Natalie gave me an amazing tip that solved my whole problem with quitting. She told me that the cravings only last five minutes, maximum. Natalie told me to feel free to time the cravings.

And so I did. Exactly five minutes. She was right.

The point? You can white-knuckle anything for five minutes. And if you can white-knuckle the hankering for a cigarette for five minutes, you’ve got the addiction licked.

I gave my pack of cigarettes to Dov to throw away, because I wasn’t quite strong enough to throw them away on my own. And I white-knuckled the cravings as they came.

As Natalie had promised, the cravings got farther and farther apart until days went by when I didn’t crave a cigarette even once.

I didn’t stay in Nicanon for the long run, but I am very grateful for what the group and Natalie did for me.

If someone you love is addicted to cigarettes, don’t show them scary articles or nag them. Just offer them Natalie’s advice and your love and support. I wish I’d met her sooner. But I’m lucky to have met her at all.

Thank you, Natalie!


  1. Varda, I am so glad to see you were able to kick what has been shown to be 1 of the toughest addictions to kick, harder than heroin, studies have shown.
    While I thankfully have never smoked cigarettes, I've never had to quit...which makes me so very thankful I never took to them. I also can not explain why I never took to them, as most of my friends over the yrs have been smokers, along with upon meeting Jim, he too had been a smoker.
    I've never told Jim what to do, as I have always appreciated ppl not trying to tell me what to do, as an adult, however, what I did do re Jim, was to let him know of my concerns, (I wanted the best chance possible for us to grow old together...irony in our lives, re me..). Anyway, since we were already past 30 yrs old, Jim gave it some thought & did the patches & 3wks later, he was done & hasn't had an urge to pick a cigarette up since, he says. I am proud of him & so very proud of you as well.
    I have 1 sister & she smokes, along with a brother that smokes (don't honestly recall them ever not smoking), & while it worries me to no end, I agree with you..there is never a reason that nagging should be an answer to this, or any statistics, etc for they too are adults. It is their lives, not mine. They have no doubt of my love for them, nor the fear that I feel for them too, but that is not going to make them quit. I feel it is 100% up to them. I pray that they beat the odds & it not affect their health everyday. That is where I feel it should stop with us & that subject.
    They have seen 1st hand family members & friends lose their lives, painfully & directly linked to cigarettes...words from their little sister is not going to change anything.
    As far as me never starting, even though it seemed almost all my friends, if not all, did smoke during school, so my peers were smokers, the only thing I can write about that is I've always been independent, stubborn, never feeling the need to be like every1 else.
    Today, upon reading this, you gave me something to think about. I shall be happy that I am considered the stubborn 1 in my family, & be thankful to God for making me this way.
    Great writing, per usual Varda, bc anytime some1 reads something you've written & it makes them think beyond what you've written, I feel that is a unique talent. Thank you for sharing another 1 of your life experiences, in the form of writing so well, that I truly think I can feel some of what you went through somehow....

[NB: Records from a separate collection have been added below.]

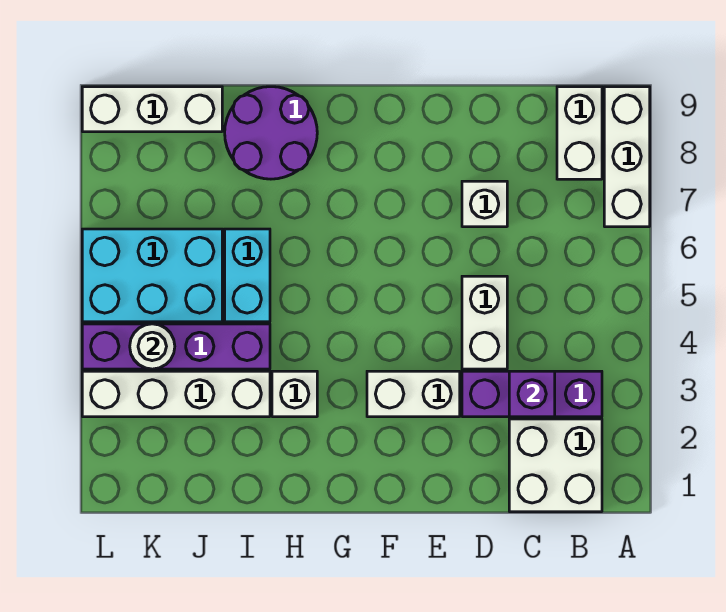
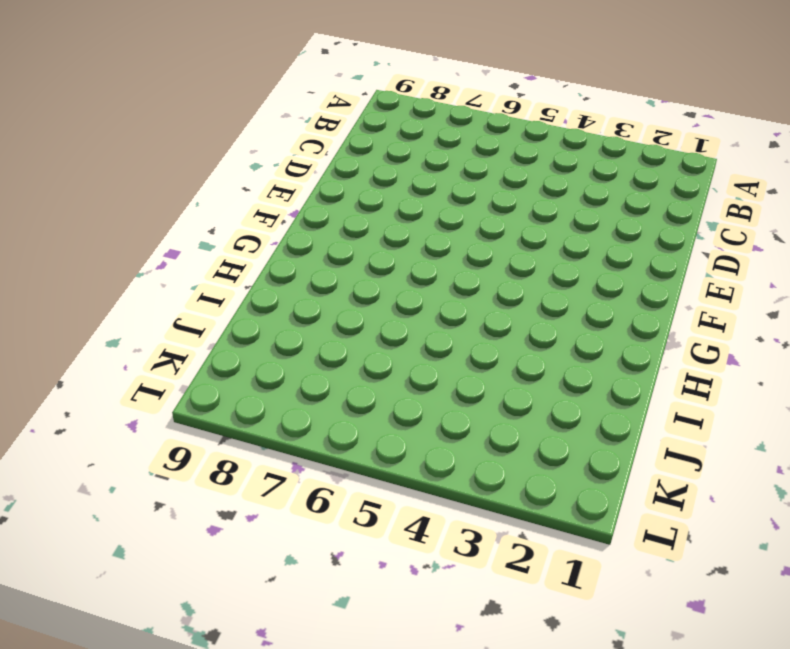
none -> white brick A7:A9 level 1
none -> white brick B1:C2 level 1
none -> purple brick B3:D3 level 1

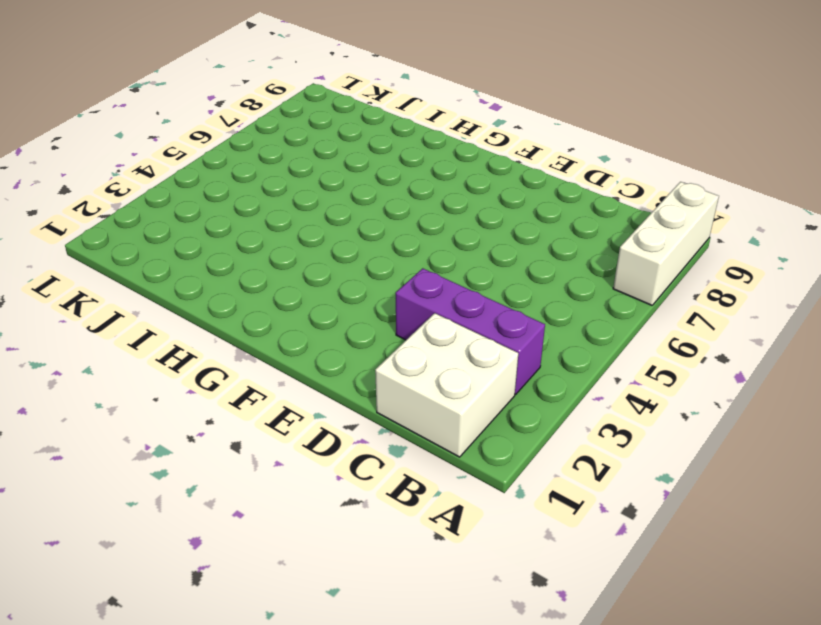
none -> white brick B8:B9 level 1
none -> white brick D4:D5 level 1
none -> white brick D7 level 1

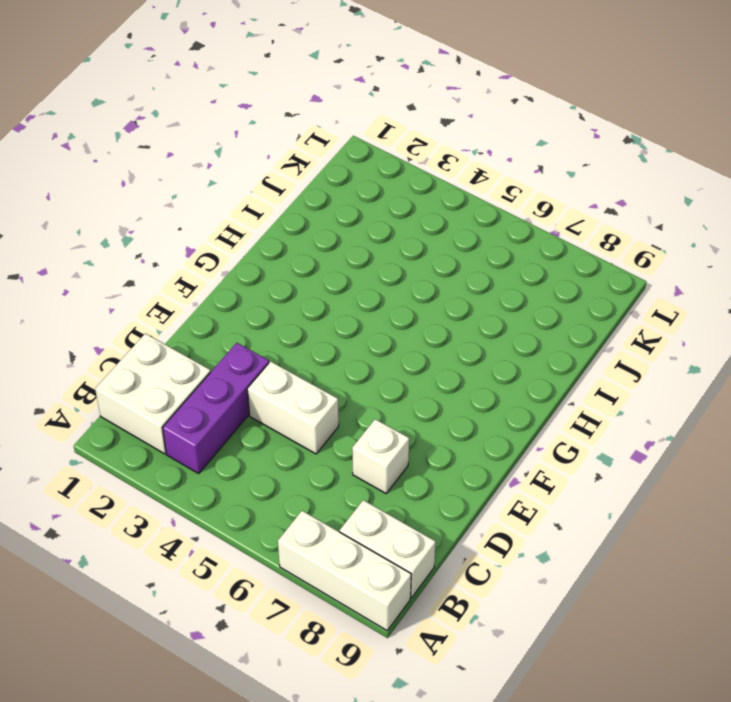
none -> white brick E3:F3 level 1
none -> white brick H3 level 1
none -> purple round brick H8:I9 level 1

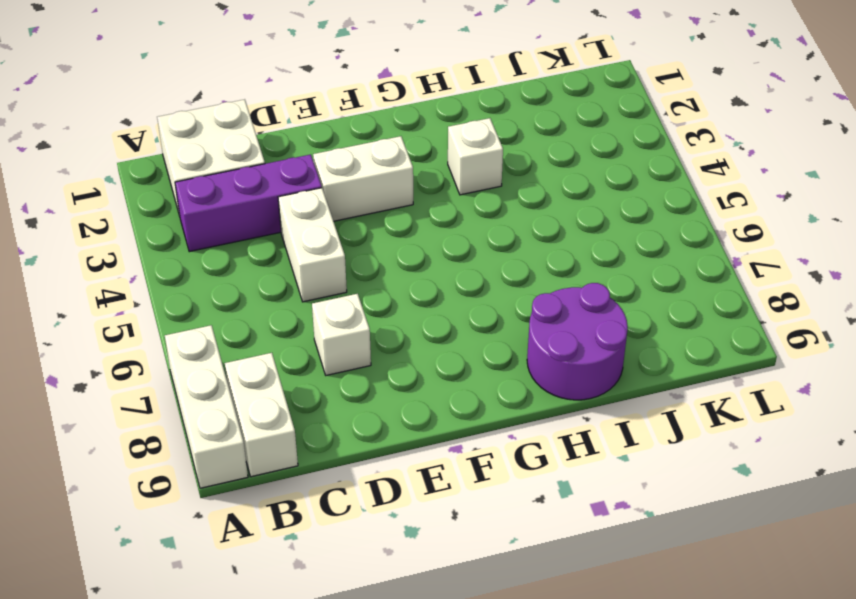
none -> white brick I3:L3 level 1
none -> purple brick I4:L4 level 1
none -> cyan brick I5:I6 level 1

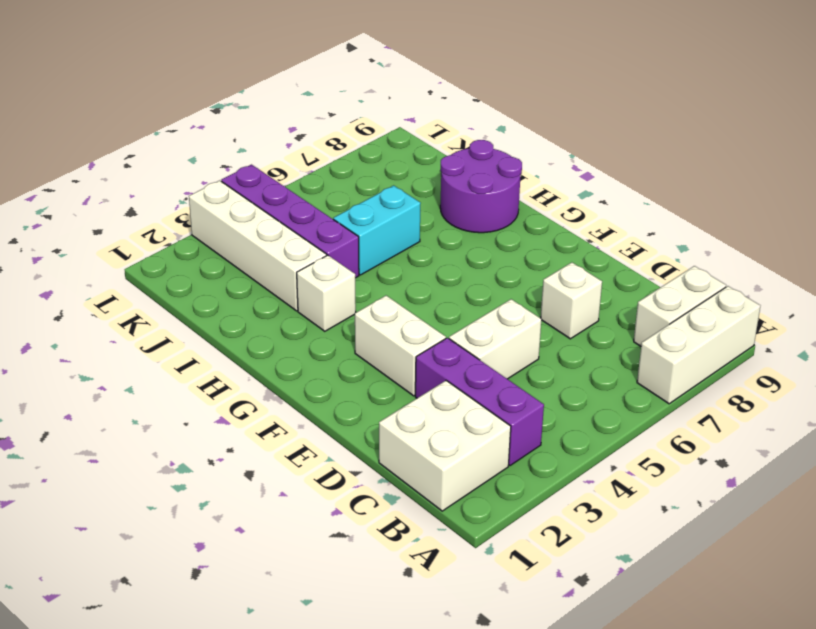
none -> cyan brick J5:L6 level 1
none -> white brick J9:L9 level 1
none -> purple brick C3 level 2

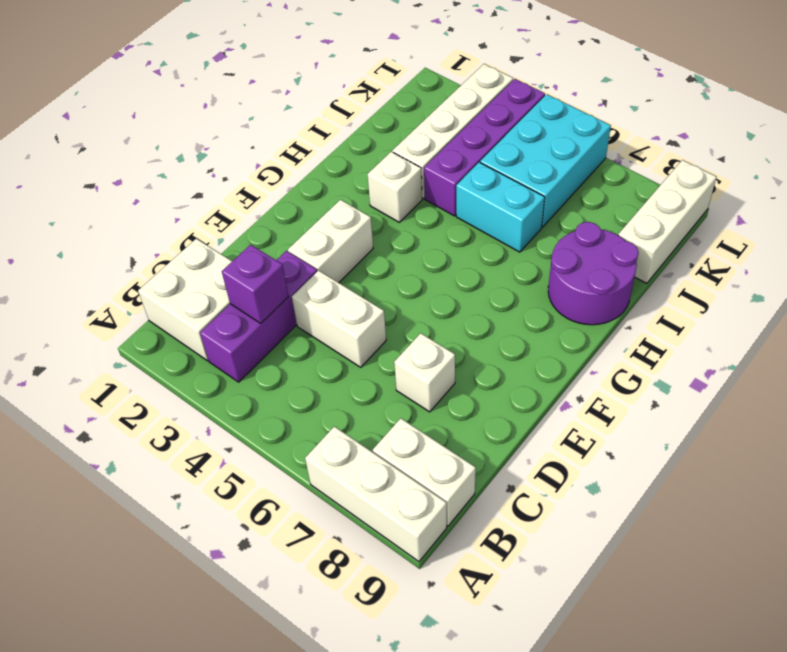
none -> white round brick K4 level 2

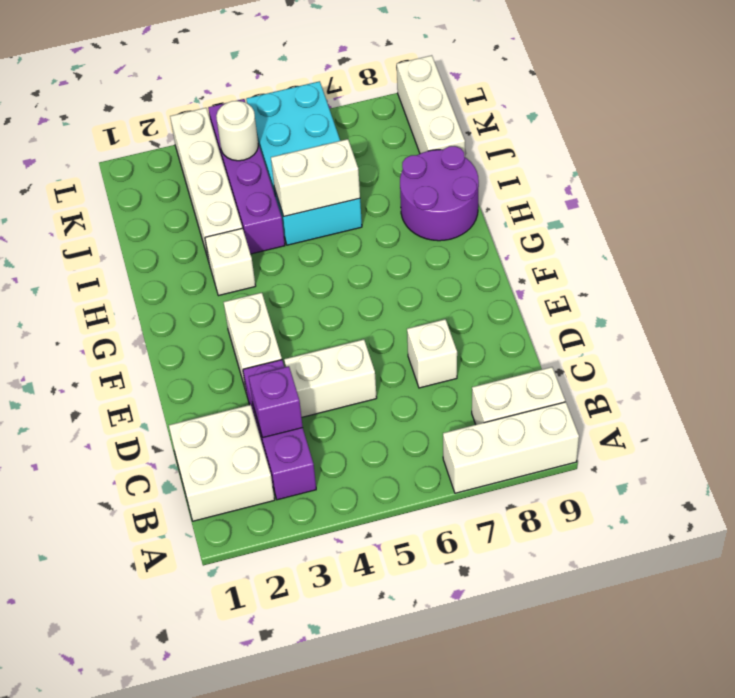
white brick I5:I6 level 2 -> none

  2. Gives even more punch to your article about the joys of being unplugged on Shabbat.

  3. Exactly so, Rivkah! Now, when the kids come and tell me, "Shabbos it over," I put my pillow over my head and scream, "No, no, no! Say it isn't so!"

    I've come a long way, Baby.

  4. Nope. it's 6 years now. Now you're really big.

  5. Really??? Hodu lashem ki tov. It's just a miracle.